The Space Bridge program, which was managed and led by SmartSatCRC in collaboration with the other funding partners, was supported by Austrade, the Australian Space Agency, the UK Government and UK Space Agency. Respondents were required to have partners from the UK and Australia, with a minimum of one industry partner. The five selected projects were asked to address four topic areas identified as strategically beneficial to the mutual interests of each country.

The five projects will explore and advance satellite technologies for a range of uses including: Antarctic Sea ice detection; plant breeding programs and agricultural yield forecasting; preventing cyber-attacks on future financial encryption services; improving stability of next generation satellite communication links under changing weather conditions; and establishing commercial opportunities for Earth Observation calibration and validation facilities for upcoming missions of each country.
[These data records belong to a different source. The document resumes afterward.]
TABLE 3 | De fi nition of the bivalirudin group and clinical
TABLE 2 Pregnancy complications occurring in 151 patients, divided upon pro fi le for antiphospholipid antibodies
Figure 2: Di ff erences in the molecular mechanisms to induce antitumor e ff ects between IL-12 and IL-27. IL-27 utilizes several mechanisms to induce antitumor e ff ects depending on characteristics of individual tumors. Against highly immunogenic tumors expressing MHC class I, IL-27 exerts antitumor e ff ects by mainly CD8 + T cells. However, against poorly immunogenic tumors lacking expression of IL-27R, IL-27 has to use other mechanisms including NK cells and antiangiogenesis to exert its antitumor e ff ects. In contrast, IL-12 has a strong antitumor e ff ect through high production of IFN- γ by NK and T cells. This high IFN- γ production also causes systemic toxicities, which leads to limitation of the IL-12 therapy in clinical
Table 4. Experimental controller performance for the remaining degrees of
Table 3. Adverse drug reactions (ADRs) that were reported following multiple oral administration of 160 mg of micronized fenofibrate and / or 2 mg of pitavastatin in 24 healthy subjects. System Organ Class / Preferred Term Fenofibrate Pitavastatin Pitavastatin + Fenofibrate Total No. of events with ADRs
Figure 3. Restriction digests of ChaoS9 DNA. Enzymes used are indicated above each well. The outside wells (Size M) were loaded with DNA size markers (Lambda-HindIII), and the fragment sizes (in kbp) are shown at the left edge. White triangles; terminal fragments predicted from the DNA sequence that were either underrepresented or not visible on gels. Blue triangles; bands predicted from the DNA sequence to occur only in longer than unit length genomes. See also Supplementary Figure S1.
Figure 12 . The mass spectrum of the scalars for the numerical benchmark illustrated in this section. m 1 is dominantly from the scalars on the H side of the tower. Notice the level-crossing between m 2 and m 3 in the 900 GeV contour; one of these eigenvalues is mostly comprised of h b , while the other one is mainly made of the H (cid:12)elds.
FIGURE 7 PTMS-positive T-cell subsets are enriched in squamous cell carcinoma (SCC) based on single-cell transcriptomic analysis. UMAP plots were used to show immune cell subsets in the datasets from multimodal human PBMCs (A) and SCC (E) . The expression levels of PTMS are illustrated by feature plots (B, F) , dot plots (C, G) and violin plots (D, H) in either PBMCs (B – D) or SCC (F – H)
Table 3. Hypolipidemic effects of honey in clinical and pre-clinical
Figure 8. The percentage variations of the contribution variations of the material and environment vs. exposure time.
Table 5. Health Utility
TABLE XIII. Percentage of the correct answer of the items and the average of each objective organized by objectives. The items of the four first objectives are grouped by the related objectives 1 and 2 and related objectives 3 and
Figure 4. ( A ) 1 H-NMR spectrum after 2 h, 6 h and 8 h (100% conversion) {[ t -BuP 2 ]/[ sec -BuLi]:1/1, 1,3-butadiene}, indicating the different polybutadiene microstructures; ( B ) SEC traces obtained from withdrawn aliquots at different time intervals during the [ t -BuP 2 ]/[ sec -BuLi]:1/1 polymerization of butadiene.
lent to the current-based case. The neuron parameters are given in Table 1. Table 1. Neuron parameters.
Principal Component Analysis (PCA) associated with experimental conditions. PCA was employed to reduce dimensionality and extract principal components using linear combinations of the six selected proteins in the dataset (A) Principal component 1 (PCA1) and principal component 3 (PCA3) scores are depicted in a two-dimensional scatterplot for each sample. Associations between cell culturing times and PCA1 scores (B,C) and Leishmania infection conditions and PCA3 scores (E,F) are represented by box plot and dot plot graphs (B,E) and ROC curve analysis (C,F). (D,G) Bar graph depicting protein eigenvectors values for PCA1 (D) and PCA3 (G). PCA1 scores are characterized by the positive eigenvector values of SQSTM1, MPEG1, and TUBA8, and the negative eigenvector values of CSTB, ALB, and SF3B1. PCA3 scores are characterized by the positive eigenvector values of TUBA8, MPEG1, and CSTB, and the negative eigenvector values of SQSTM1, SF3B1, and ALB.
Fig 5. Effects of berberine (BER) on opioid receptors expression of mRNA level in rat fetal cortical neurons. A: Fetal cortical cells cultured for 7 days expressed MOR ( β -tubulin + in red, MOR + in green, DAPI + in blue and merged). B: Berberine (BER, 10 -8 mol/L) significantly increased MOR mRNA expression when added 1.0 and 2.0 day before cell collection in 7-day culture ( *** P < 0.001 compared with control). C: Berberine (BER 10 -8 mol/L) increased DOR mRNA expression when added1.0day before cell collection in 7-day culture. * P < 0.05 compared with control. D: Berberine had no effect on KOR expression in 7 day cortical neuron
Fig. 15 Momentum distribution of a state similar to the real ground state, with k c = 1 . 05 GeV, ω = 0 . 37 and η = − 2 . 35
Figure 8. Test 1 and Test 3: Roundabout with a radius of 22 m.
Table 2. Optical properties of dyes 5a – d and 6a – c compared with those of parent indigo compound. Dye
The projects selected are:

  • Cal/Val Space Bridge: An Earth Observation Partnership (Symbios Communications, Frontier SI and Assimila Ltd, The National Physical Laboratory)

  • Modelling novel radio spectrum bands for next generation satellite networks (RMIT University and OneWeb)

  • IceCube: Monitoring Antarctic sea-ice with small satellites (UNSW Sydney, University of Tasmania (Australia Australian Centre of Excellence in Antarctic Science, Australian Antarctic Program Partnership) and Spire Global UK, British Antarctic Survey)

  • Australia’s Quantum Leap: to satellite quantum encryption (Arqit Limited and Australian National University)

  • Harvesting hyperspectral satellite data to improve crop production (Digital Content Analysis Technology Ltd, InterGrain, and The Plant Accelerator, Australian Plant Phenomics Facility, The University of Adelaide)

SmartSat Chief Executive Officer Professor Andy Koronios said the projects are the first significant research activities under the Space Bridge Arrangement and the high level of interest demonstrated the appetite in both countries for collaborative opportunities.

“We have had an incredible response to this, the first collaborative initiative of the UK-Australia Space Bridge framework," Professor Koronios said. "We offer our sincere congratulations to the winning project proponents and are in no doubt that this is the first of many similar partnerships between Australia and the United Kingdom.

"The Australian Space Agency’s Roadmaps and the recently released UK Space Strategy will provide great guidance in building strong and mutually beneficial partnerships between our space industries and academia."

The five projects must be completed by 30 June 2022 and were selected on their potential for larger future collaborative research projects which will 'grow industry capacity, provide an innovative end-product or capability, and build upon the respective space ecosystems of each country'.